To aid his research, Dr. Pajtler, a physician scientist and clinical fellow at the Hopp Children’s Cancer Center Heidelberg (KiTZ), a joint institution of the German Cancer Research Center (DKFZ), Heidelberg University Hospital, and Heidelberg University in Germany, received the 2018 CERN Foundation Scientific Ependymoma Fellowship. The fellowship is a distinguished and competitive two-year award.
“It has allowed me to dedicate research time to ependymoma only. I was able to focus on urgent questions and finish important ependymoma projects,” says Dr. Pajtler. He has published several original papers during the funding period with more to come. He also acknowledges that his recent discoveries have been made possible because of invaluable collaborations with investigators in the CERN Foundation network.
“These collaborations have motivated me to move the field forward but have also helped me gain additional insights to the challenges associated with ependymoma,” says Dr. Pajtler. His research is under the leadership of pediatric neuro-oncologist Stefan Pfister, M.D., at the Hopp Children´s Cancer Center at the NCT Heidelberg (KiTZ).
Using Molecular Data to Understand Ependymomas
In May 2015, Dr. Pajtler made what he considers his most important contribution to the field. In a joint approach with international cooperation partners, he developed the novel molecular classification of ependymoma that helped researchers better understand the underlying biology of the disease.
“Our molecular classification is unbiased, robust and uniform. It adequately reflects the full biological, clinical and histopathological heterogeneity across all age groups, grades and major anatomical CNS compartments,” says Dr. Pajtler.
The researchers used DNA methylation profiling to identify nine molecular subgroups in a large cohort of 500 tumors. Notably, they identified more subtle oncogenic mechanisms (genetic changes that have the potential to cause cancer) in aggressive posterior fossa ependymoma.
Based on these findings, in August 2018, Dr. Pajtler and collaborators discovered that an uncharacterized gene, CXorf67 (now called EZHIP), has a functional role in posterior fossa type A (PFA) ependymomas. “The gene drives histone hypomethylation in PFA tumors by mimicking K27M mutated histones, which is a known oncogenic mechanism in an aggressive brain stem tumor called diffuse intrinsic pontine glioma,” explains Dr. Pajtler.
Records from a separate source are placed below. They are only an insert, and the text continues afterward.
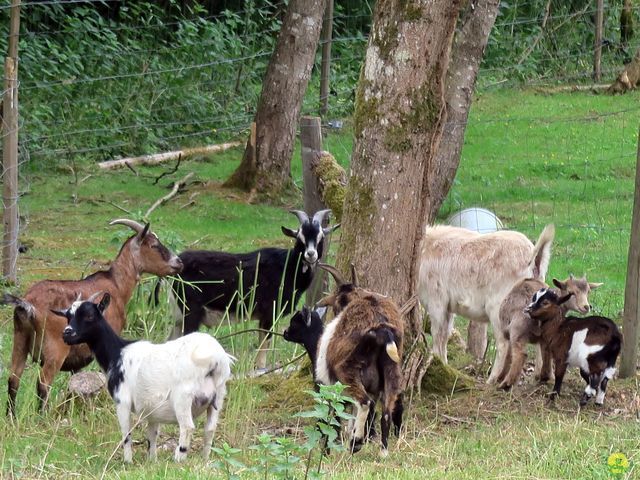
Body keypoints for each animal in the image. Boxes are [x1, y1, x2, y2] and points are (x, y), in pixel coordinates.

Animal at [4, 218, 182, 416]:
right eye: (154, 245)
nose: (179, 263)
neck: (116, 285)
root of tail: (28, 305)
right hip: (55, 349)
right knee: (43, 382)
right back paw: (42, 416)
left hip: (19, 340)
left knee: (13, 378)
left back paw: (11, 416)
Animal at [55, 290, 230, 464]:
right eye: (68, 316)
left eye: (90, 315)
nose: (67, 333)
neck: (117, 353)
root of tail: (215, 359)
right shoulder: (152, 409)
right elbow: (152, 435)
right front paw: (152, 461)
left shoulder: (122, 401)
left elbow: (126, 434)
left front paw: (128, 462)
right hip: (219, 395)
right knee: (210, 428)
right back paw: (204, 460)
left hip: (183, 397)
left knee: (187, 427)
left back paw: (178, 460)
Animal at [172, 208, 338, 370]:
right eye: (299, 237)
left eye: (321, 237)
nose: (311, 254)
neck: (288, 267)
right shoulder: (270, 312)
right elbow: (264, 344)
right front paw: (260, 368)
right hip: (191, 311)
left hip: (179, 315)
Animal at [284, 264, 402, 456]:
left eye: (295, 322)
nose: (285, 332)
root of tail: (382, 326)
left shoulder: (326, 389)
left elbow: (330, 419)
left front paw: (327, 450)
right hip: (391, 369)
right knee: (385, 412)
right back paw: (382, 452)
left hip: (348, 370)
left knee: (364, 403)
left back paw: (357, 442)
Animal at [418, 223, 552, 384]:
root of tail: (533, 255)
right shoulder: (448, 307)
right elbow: (445, 335)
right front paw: (444, 367)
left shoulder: (436, 301)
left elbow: (437, 335)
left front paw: (437, 364)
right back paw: (539, 377)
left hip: (499, 308)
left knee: (504, 344)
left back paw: (492, 380)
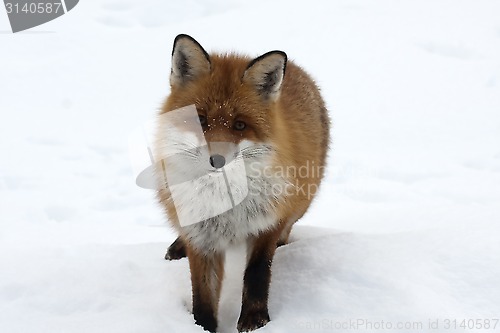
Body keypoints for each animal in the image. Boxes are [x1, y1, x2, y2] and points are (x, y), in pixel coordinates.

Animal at [154, 35, 330, 330]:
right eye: (200, 119)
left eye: (239, 125)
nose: (216, 160)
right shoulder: (202, 238)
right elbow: (202, 294)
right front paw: (202, 327)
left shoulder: (267, 222)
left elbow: (257, 273)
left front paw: (255, 319)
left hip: (302, 202)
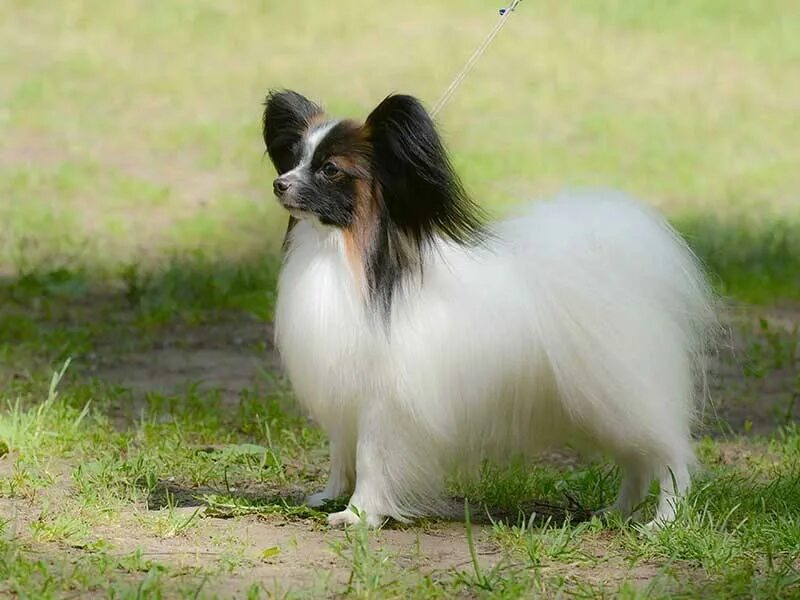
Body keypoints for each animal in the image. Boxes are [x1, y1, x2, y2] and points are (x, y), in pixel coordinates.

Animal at [264, 90, 720, 528]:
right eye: (295, 159)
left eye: (329, 170)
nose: (279, 184)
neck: (345, 256)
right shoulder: (345, 393)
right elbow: (342, 454)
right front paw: (330, 496)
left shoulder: (385, 401)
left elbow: (371, 459)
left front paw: (359, 515)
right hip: (600, 403)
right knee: (636, 460)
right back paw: (616, 513)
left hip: (623, 395)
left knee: (670, 458)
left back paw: (663, 522)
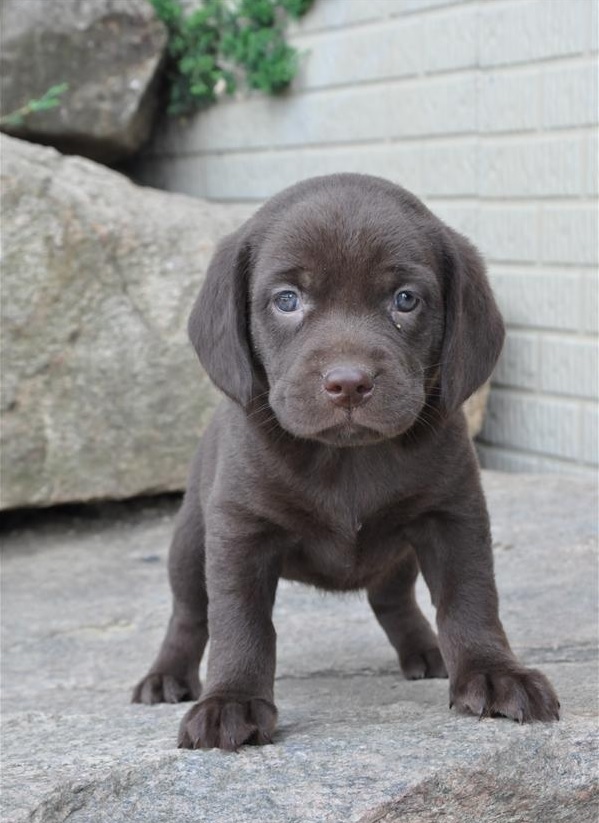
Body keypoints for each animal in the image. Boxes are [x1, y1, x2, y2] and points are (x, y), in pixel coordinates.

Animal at [134, 175, 560, 752]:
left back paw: (424, 649)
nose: (349, 382)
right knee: (188, 613)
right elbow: (238, 621)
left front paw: (494, 674)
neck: (346, 459)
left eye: (405, 299)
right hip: (189, 541)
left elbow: (470, 597)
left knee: (391, 599)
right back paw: (166, 676)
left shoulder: (454, 514)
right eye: (287, 300)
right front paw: (232, 700)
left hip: (398, 555)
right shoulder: (241, 530)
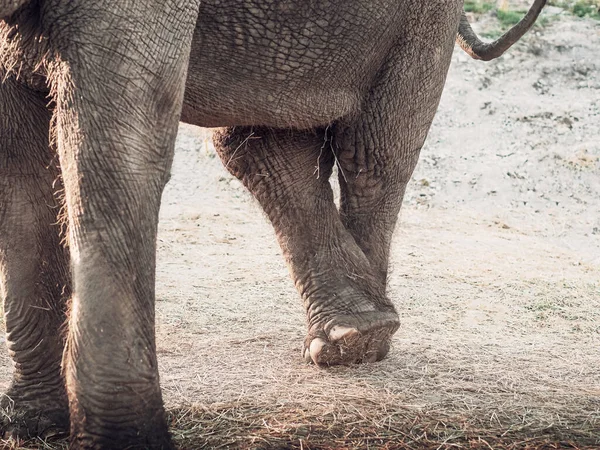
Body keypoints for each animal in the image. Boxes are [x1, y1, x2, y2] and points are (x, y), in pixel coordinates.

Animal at [0, 0, 544, 448]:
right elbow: (19, 167)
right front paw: (32, 424)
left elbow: (114, 147)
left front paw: (126, 439)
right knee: (261, 142)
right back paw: (355, 330)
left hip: (422, 20)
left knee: (372, 155)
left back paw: (366, 343)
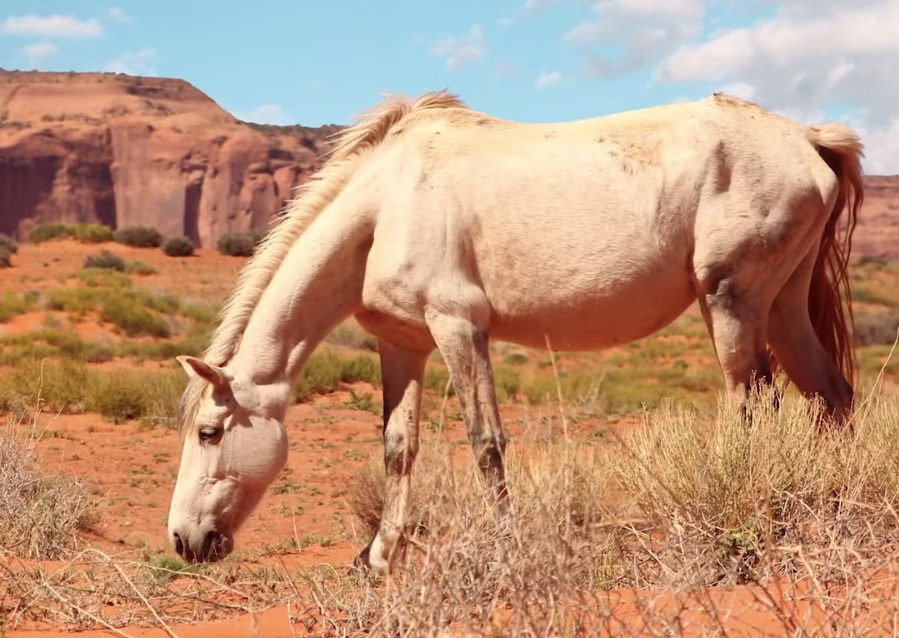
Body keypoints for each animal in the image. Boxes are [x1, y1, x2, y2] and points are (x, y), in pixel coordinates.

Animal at [163, 91, 864, 576]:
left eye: (209, 432)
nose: (183, 541)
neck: (384, 206)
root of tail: (809, 139)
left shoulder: (459, 328)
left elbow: (486, 442)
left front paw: (506, 544)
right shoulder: (403, 345)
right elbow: (399, 447)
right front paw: (379, 557)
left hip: (730, 302)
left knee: (752, 406)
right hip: (782, 308)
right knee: (832, 398)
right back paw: (830, 510)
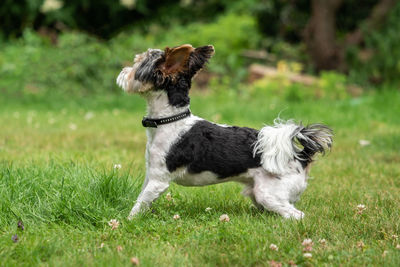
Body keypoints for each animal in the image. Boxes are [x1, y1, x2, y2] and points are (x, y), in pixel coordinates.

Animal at [115, 43, 332, 220]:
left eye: (137, 64)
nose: (124, 70)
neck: (170, 120)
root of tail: (300, 156)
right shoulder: (150, 175)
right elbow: (142, 199)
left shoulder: (158, 180)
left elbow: (139, 204)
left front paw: (126, 222)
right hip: (258, 193)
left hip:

Further using molecular classification, in August 2019, Dr. Pajtler reported a novel molecular group of spinal ependymoma with MYCN amplification and plans to establish it as a new molecular subgroup in ependymoma.
Translating Findings into Effective Therapies
“Within the last few years, we have gained substantial insights into ependymoma biology and increased our understanding about essential oncogenic dependencies or single molecular alterations,” says Dr. Pajtler. Yet, despite significant findings, researchers still do not have promising targets or compounds to target known alterations.
For example, disruption of the interaction between CXorf67 or EZHIP and EZH2 may serve as a novel targeted therapy for aggressive PFA tumors. “This knowledge can now be paired with our fully characterized and representative models in order to preclinically evaluate potential treatment approaches and get prepared for early phase clinical trials” says Dr. Pajtler.
“An improvement in therapy for ependymoma is urgently needed,” says Dr. Pajtler. “We are currently integrating all molecular information that we have gained within the recent years to evaluate the most promising therapy approaches to be tested in our new models.” He also plans to focus his research on identifying relevant downstream mechanisms of ependymoma that may be better accessible for novel therapeutic approaches.